--- Supplied text Enclosed Below ---

Jamie Stiehm is a public policy scholar at the Wilson Center where she's working on a biography of Quaker leader, Lucretia Mott. She also writes for "U.S. News and World Report" and "Politics Daily." Previously, she was a reporter for "The Baltimore Sun" and "The Hill." Marvin Kalb is Edward R. Morrow Professor of Practice Emeritus and Senior Fellow at the Joan Shorenstein Center on the Press, Politics and Public Policy. His career encompasses 30 years of award-winning reporting for CBS and NBC News as chief diplomatic correspondent, Moscow bureau chief, and host of "Meet the Press." He now hosts "The Kalb Report," a discussion of media ethics and responsibility at the National Press Club in Washington, D.C., and he's a regular contributor to Fox News Television and National Public Radio.

Downsizing continues to be the operative word in the world of mainstream news media. Recently, ABC News and BBC announced significant budget cuts. Even in the age of television, newspapers largely defined what was newsworthy and provided the foundation for American journalism, but reliance on the printed word is giving way to the digital age with unclear implications for what will be gained and what will be lost. This week on dialogue, host John Milewski is joined by Jamie Stiehm and Marvin Kalb to discuss the changing world of journalism.

--- End of Enclosed Supplied text ---
--- Data extracts Enclosed Below ---

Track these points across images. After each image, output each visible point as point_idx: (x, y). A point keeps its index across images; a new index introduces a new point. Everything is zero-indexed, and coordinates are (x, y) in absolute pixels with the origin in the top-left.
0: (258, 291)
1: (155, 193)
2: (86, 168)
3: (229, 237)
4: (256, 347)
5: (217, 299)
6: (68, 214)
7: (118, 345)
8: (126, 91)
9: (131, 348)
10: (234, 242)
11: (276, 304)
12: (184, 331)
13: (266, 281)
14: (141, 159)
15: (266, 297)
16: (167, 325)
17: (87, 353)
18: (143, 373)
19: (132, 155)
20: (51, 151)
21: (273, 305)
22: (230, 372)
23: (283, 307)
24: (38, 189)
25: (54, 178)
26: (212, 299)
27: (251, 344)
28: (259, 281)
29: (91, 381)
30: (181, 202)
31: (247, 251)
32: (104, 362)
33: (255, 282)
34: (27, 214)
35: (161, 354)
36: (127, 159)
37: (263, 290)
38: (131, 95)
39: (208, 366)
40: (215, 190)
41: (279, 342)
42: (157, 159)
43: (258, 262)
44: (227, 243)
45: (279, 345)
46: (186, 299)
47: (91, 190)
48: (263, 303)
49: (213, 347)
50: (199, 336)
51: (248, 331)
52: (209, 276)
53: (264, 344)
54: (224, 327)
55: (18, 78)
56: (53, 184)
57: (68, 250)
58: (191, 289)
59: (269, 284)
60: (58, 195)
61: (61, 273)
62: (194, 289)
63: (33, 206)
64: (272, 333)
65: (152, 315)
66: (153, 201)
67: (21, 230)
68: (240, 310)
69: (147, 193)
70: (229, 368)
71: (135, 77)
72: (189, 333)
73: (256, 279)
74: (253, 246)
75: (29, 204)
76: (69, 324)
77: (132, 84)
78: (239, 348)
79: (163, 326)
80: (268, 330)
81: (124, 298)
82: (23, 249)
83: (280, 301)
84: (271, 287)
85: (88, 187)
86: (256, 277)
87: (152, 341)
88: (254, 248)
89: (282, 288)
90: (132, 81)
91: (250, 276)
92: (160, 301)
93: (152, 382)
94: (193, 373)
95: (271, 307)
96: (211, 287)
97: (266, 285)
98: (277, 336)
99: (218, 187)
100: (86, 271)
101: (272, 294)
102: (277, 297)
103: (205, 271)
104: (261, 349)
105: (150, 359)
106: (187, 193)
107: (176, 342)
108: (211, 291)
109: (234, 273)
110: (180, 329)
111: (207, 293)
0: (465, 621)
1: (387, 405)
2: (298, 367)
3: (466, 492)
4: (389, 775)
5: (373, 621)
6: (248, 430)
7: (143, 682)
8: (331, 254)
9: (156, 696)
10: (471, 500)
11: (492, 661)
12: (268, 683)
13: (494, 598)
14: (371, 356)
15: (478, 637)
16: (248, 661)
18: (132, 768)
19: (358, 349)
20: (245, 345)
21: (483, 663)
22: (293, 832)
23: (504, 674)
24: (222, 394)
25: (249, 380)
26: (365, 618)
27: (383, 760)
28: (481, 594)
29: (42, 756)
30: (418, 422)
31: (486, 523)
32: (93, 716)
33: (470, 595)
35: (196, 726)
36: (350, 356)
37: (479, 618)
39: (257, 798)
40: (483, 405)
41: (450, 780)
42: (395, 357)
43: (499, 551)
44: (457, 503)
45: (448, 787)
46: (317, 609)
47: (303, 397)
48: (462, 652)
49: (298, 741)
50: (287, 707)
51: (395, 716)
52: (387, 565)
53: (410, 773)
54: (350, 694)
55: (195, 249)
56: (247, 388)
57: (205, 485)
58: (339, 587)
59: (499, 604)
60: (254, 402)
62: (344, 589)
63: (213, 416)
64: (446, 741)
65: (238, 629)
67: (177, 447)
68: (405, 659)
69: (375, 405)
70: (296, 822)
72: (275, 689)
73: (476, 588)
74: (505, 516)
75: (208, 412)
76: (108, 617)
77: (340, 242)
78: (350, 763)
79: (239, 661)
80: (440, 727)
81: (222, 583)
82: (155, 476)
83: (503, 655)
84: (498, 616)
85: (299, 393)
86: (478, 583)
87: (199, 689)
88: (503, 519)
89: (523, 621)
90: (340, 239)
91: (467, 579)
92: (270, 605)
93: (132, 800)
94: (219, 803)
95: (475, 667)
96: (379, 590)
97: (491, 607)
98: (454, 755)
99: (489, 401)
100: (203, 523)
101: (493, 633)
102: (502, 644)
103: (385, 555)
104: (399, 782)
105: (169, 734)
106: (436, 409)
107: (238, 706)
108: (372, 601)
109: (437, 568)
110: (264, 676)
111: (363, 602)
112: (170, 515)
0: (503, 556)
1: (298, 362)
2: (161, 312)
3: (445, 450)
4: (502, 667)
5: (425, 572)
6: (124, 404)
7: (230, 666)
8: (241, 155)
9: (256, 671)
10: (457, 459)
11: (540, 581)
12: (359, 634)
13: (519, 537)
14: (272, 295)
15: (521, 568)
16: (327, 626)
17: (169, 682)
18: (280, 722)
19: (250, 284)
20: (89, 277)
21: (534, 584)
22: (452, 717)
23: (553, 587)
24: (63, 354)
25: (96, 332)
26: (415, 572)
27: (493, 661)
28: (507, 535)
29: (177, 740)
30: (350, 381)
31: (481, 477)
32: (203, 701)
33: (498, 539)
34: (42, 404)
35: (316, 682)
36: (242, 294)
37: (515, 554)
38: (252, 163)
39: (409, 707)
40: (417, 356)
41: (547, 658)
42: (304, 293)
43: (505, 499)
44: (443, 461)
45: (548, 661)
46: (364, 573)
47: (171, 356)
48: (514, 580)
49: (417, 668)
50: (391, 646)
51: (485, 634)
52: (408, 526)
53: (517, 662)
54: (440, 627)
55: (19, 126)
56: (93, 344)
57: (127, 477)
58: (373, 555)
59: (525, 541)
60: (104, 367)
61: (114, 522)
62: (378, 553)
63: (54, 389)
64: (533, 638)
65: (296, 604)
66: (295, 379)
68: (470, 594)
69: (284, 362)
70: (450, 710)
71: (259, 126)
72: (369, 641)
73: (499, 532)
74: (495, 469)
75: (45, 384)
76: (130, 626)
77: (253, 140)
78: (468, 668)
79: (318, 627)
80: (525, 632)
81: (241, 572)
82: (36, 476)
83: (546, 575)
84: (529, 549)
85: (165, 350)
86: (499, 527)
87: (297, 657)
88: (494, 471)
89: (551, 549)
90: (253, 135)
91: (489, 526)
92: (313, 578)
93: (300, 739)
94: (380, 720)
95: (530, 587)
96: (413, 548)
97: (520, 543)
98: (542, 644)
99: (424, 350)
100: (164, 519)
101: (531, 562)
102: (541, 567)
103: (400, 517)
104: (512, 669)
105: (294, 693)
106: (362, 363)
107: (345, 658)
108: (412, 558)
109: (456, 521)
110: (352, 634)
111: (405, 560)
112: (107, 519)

--- End of Enclosed Data extracts ---

▸ **Work request A**: Change "Wilson Center" to "Brookings Institution" in the program description and give the passage starting with "Jamie Stiehm is" and going on through "National Public Radio.".
▸ **Work request B**: According to the program description, whose biography is Jamie Stiehm working on?

▸ **Answer space A**:
Jamie Stiehm is a public policy scholar at the Brookings Institution where she's working on a biography of Quaker leader, Lucretia Mott. She also writes for "U.S. News and World Report" and "Politics Daily." Previously, she was a reporter for "The Baltimore Sun" and "The Hill." Marvin Kalb is Edward R. Morrow Professor of Practice Emeritus and Senior Fellow at the Joan Shorenstein Center on the Press, Politics and Public Policy. His career encompasses 30 years of award-winning reporting for CBS and NBC News as chief diplomatic correspondent, Moscow bureau chief, and host of "Meet the Press." He now hosts "The Kalb Report," a discussion of media ethics and responsibility at the National Press Club in Washington, D.C., and he's a regular contributor to Fox News Television and National Public Radio.

▸ **Answer space B**: Quaker leader Lucretia Mott's.